Z szarych wzgórz i wrzosowisk Piktlandii[36] wymaszerowali dzicy wodzowie odziani w skórzane pancerze, z bronią zakończoną krzemiennymi grotami w dłoniach. Byli niżsi i mocniej zbudowani od prawdziwych Elfów. Mieli ciemną skórę, długie, czarne kędziory i brody powiewające wokół wytatuowanych twarzy, gdyż w ich żyłach płynęła krew Trollów, Goblinów i jeszcze starszych ludów oraz piktyjskich niewiast porwanych w dawno minionych dniach. Wraz z nimi przybyła pewna liczba mniej znacznych Sidhów, którzy przed wiekami przyłączyli się do plemion szkockich: skaczący niczym kozy, pokraczni Leprechaunowie oraz wysocy, piękni wojownicy w lśniących zbrojach, kroczący dumnie z włóczniami w dłoniach lub jadący rydwanami bojowymi, które zaopatrzono w brzeszczoty na piastach do koszenia wrogów.
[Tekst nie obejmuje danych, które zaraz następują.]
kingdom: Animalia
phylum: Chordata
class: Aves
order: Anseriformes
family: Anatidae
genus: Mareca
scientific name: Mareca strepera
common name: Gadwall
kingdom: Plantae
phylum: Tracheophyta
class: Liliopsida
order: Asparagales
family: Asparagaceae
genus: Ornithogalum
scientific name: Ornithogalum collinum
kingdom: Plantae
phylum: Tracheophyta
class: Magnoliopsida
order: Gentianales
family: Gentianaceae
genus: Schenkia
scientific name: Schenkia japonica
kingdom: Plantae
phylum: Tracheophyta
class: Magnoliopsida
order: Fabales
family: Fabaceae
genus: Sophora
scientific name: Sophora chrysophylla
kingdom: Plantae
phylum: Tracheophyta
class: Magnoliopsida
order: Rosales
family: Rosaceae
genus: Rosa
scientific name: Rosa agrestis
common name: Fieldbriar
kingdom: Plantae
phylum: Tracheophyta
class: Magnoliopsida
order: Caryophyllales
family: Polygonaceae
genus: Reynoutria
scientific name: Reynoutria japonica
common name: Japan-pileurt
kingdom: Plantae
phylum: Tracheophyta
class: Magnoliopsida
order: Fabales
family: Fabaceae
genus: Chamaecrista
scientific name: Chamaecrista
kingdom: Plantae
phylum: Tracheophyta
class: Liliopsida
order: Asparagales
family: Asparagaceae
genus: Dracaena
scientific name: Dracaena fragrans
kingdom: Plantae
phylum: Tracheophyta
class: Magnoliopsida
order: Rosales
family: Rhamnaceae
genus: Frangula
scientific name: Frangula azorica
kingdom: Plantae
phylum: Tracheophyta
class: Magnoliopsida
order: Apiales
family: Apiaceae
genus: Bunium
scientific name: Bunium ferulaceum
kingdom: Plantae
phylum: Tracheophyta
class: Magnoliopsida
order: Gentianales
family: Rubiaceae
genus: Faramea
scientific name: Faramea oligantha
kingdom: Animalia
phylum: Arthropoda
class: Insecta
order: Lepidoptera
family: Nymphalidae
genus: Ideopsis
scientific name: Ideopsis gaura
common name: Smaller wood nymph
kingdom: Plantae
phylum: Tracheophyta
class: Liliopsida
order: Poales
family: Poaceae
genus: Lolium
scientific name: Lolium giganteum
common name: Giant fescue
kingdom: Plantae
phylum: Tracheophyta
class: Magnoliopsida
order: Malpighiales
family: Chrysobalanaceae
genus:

Z południa, ze wzgórz i podziurawionych jaskiniami wybrzeży Kornwalii i Walii ‘przybyli niektórzy spośród najstarszych Elfów na całej wyspie, konno lub rydwanami, odziani w kolczugi, a ich sztandary opowiadały o minionej chwale; zielonowłosi, białoskórzy wodnicy, którzy otaczali się szarym welonem słonej mgły, by utrzymać wilgoć na lądzie; kilku wiejskich półbogów, których niegdyś sprowadzili tu, później zaś porzucili Rzymianie oraz nieśmiali leśni Elfowie, klan za klanem.
Na ziemiach Anglów i Sasów nie było ich wielu, gdyż mieszkańcy Krainy Czarów, którzy niegdyś tu żyli, uciekli lub zostali wypędzeni za pomocą egzorcyzmów. Ale ci, którzy pozostali, odpowiedzieli na wezwanie Imryka. Nie należało też lekceważyć owych Elfów, choć często byli biedni i zacofani, ponieważ wielu mogło się szczycić pochodzeniem od Weylanda[37] albo i samego Odyna. Byli najlepszymi kowalami w całej prowincji, gdyż mieli domieszkę krwi Niziołków i znaczna ich część zamierzała użyć w walce swych wielkich młotów.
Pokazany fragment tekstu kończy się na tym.